O desencanto do primeiro-ministro grego, Alexis Tsipras, com a responsabilidade governamental acaba de se tornar completo. Ao longo de cinco meses, ele tentou impressionar a União Europeia evocando a democracia e a dignidade, em vez de desenvolvendo planos convincentes. Nisso, fracassou.

No último fim de semana, o político esquerdista foi forçado a aceitar uma série de imposições dos credores internacionais, para que a Grécia sobreviva. E na noite de quarta-feira (15/07), viu uma grande parte de seu partido – nada menos que 39 ministros e deputados – se recusar a acompanhá-lo no caminho do pragmatismo. Uma ala considerável do Syriza segue aferrada a um populismo retrógrado.

As primeiras medidas de reforma e austeridade das instituições internacionais foram aprovadas graças à oposição pró-europeia – ou seja, com o apoio da "troica interna", que é como a esquerda mais radical trata o conservador Nova Democracia, o social-democrata Pasok e o liberal de esquerda Potami.

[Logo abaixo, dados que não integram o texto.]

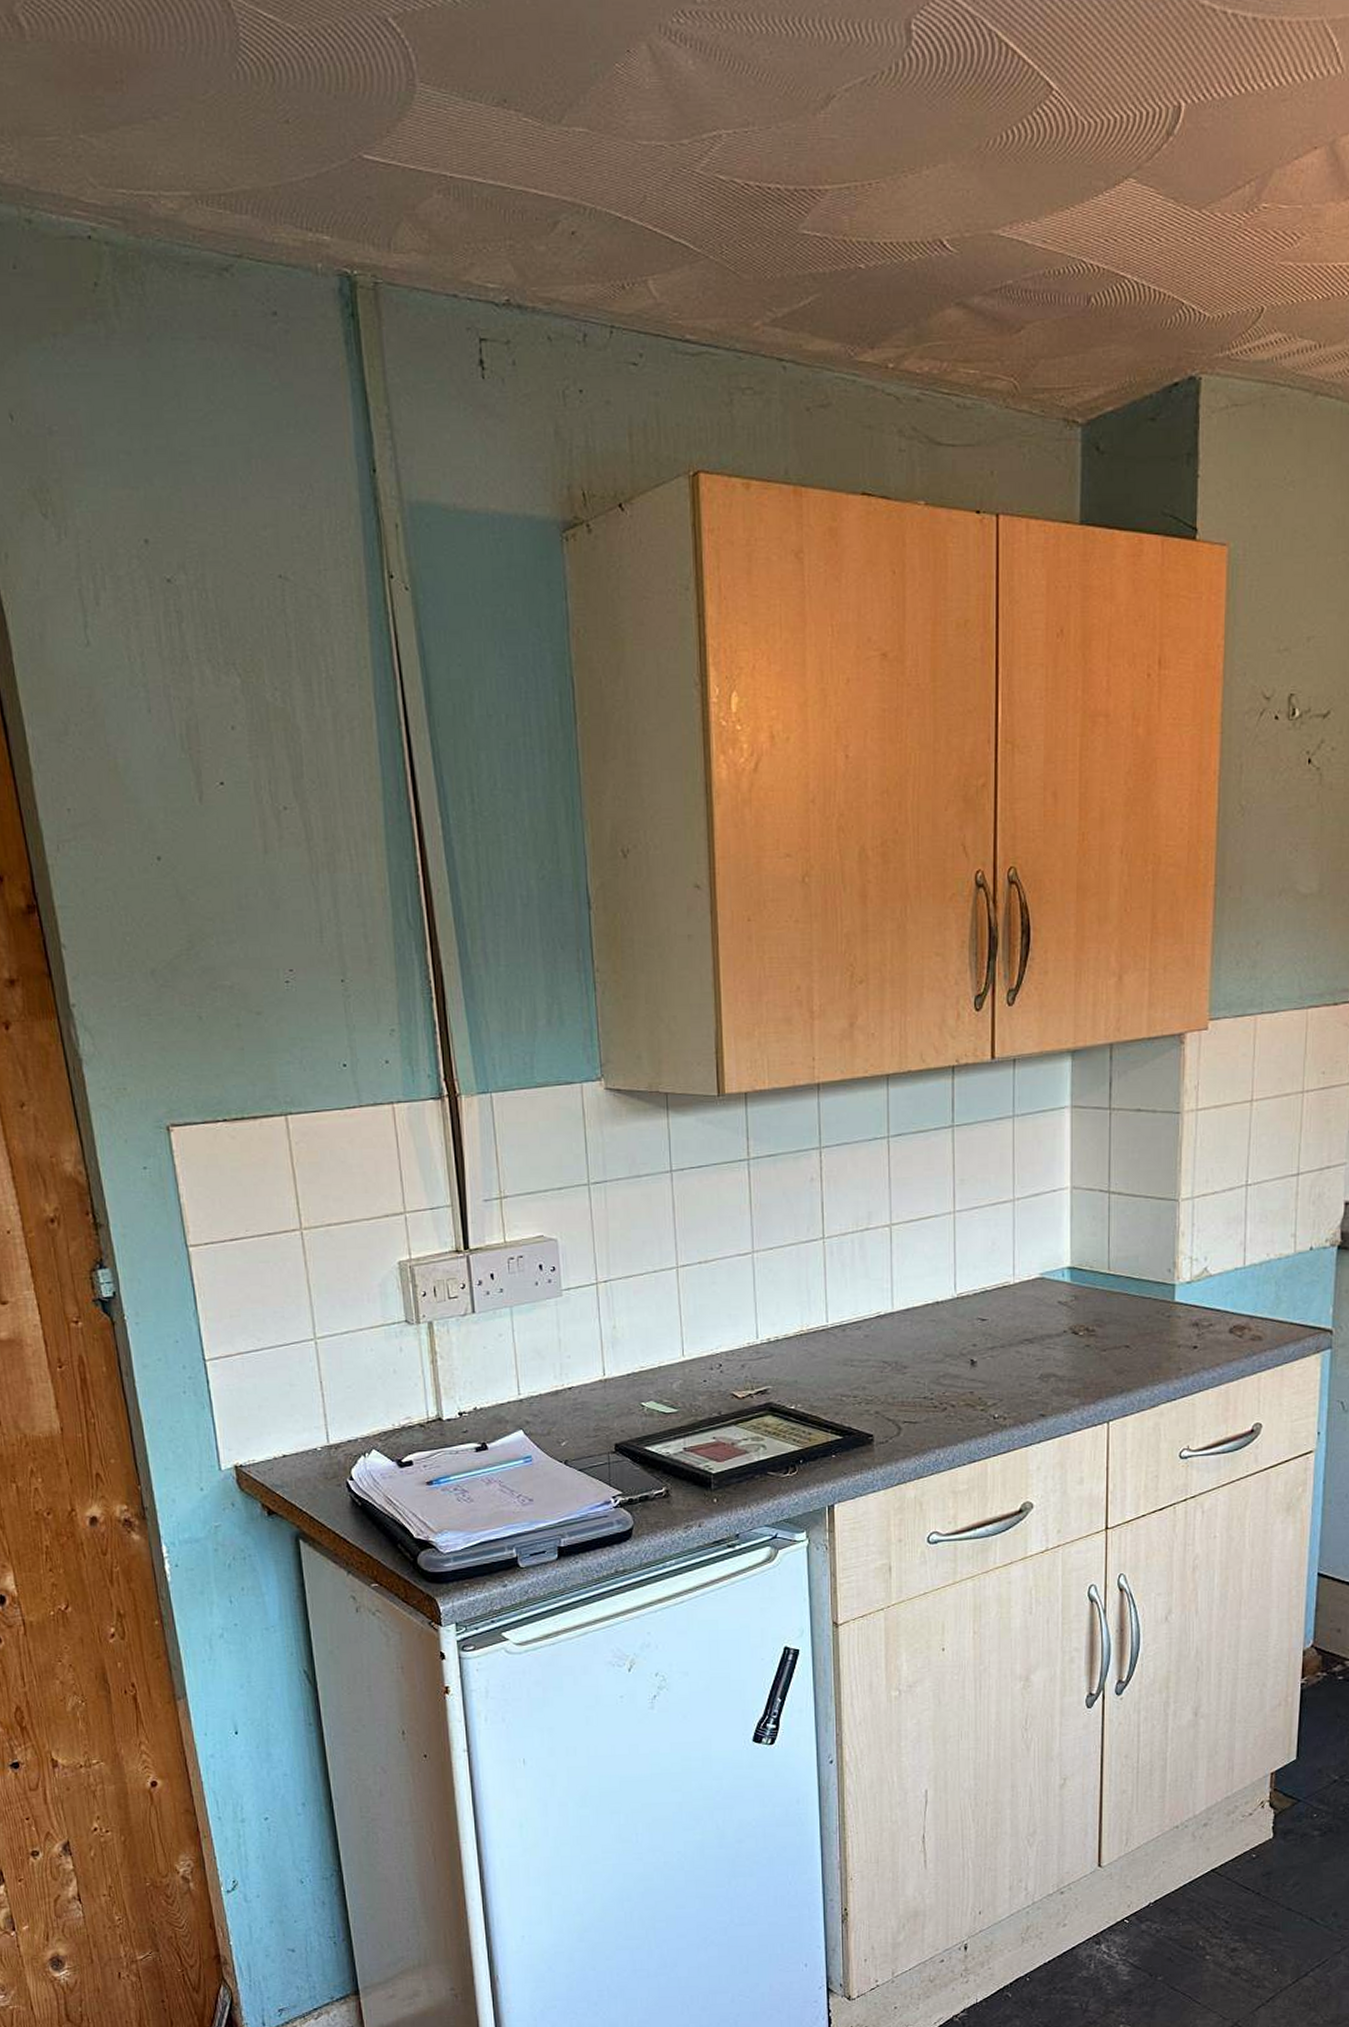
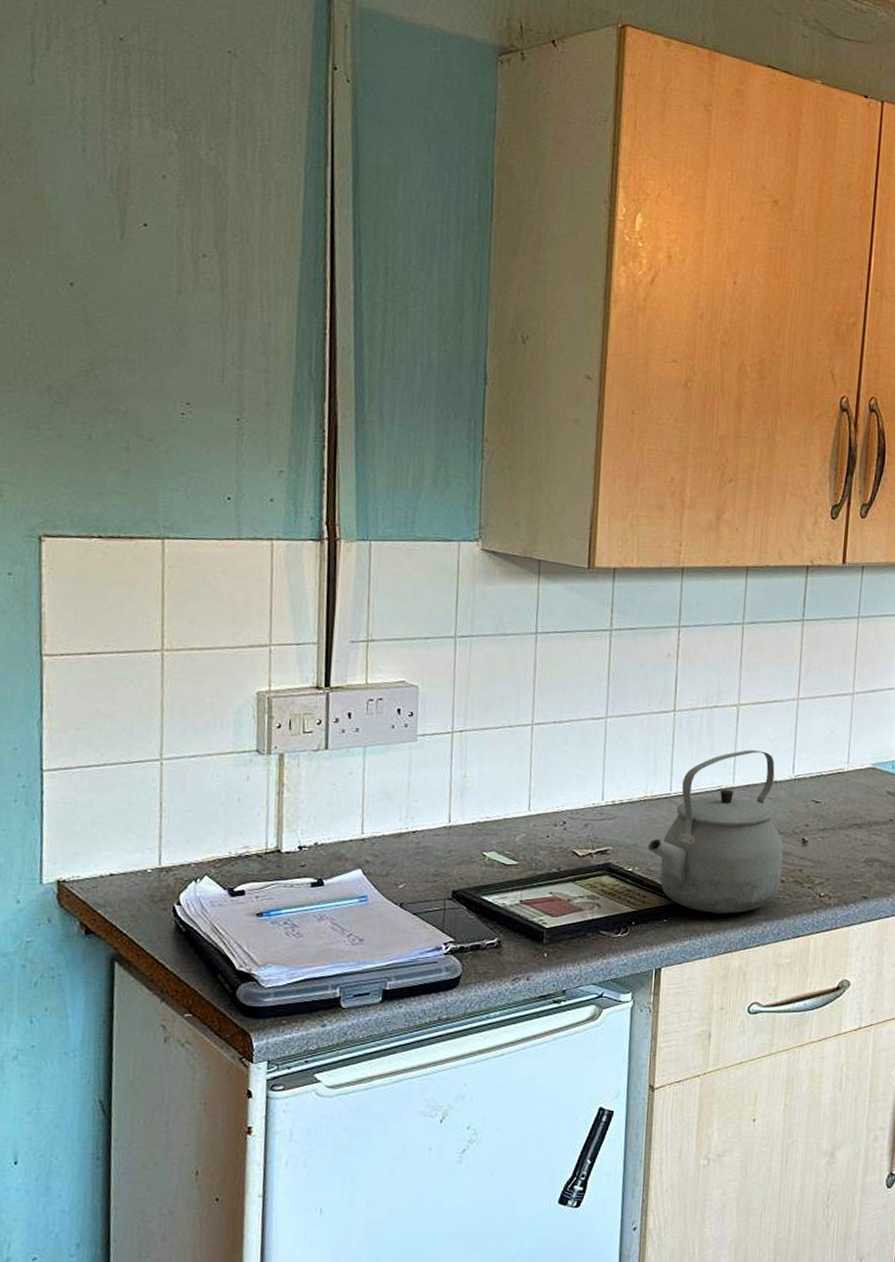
tea kettle: none [809,1271,952,1445] -> present [648,750,783,914]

Agora o premiê depende desses supostos inimigos internos para que se firme o acordo com as instituições, que ainda não foi elaborado. Sozinhos, os deputados favoráveis do Syriza e os do parceiro de coalizão minoritário, o Gregos Independentes, não alcançam mais o mínimo necessário de 150 votos no Parlamento.

À primeira vista, se poderia dizer que há um consenso nacional amplo pela permanência da Grécia na zona do euro e pela reforma estrutural do país. Contudo, esse consenso é um perigoso campo minado. No momento, as legendas oposicionistas contribuem para o resgate do país, mas observam, seguras de si, quão necessárias são para fazer passar no Parlamento o primeiro "memorando esquerdista".

Ao mesmo tempo, os oposicionistas não estão dispostos a participar de uma coalizão governamental com o Syriza, em qualquer forma que seja. Este, por sua vez, parece estar definitivamente dividido em ideólogos e realistas, depois do terremoto da última votação. A reformulação do gabinete, com a exclusão dos que querem a volta da dracma, no lugar do euro, só abrandará temporariamente as turbulências.

É certo que já está praticamente assegurado o terceiro pacote de resgate financeiro para a Grécia. Assim o país estará inicialmente a salvo do colapso total. Mas quem vai implementar as medidas de austeridade e reforma? A metade do Syriza – que no momento pranteia a traição forçada de suas fantasias esquerdistas –, ou os antigos partidos governistas – que não foram especialmente bem sucedidos ao implementar os primeiros dois pacotes de resgate?

A aplicação das medidas impostas pressupõe um consenso de atuação e de criatividade que é simplesmente inexistente na Grécia, hoje. Há cinco anos se observa quão inadequado o sistema político grego é para enfrentar uma crise nacional. Fincar pé e, em caso extremo, reciclar – é a fórmula consagrada. Também Tsipras vai primeiro fincar pé, e depois convocar eleições antecipadas. Espera-se que não seja já no próximo trimestre.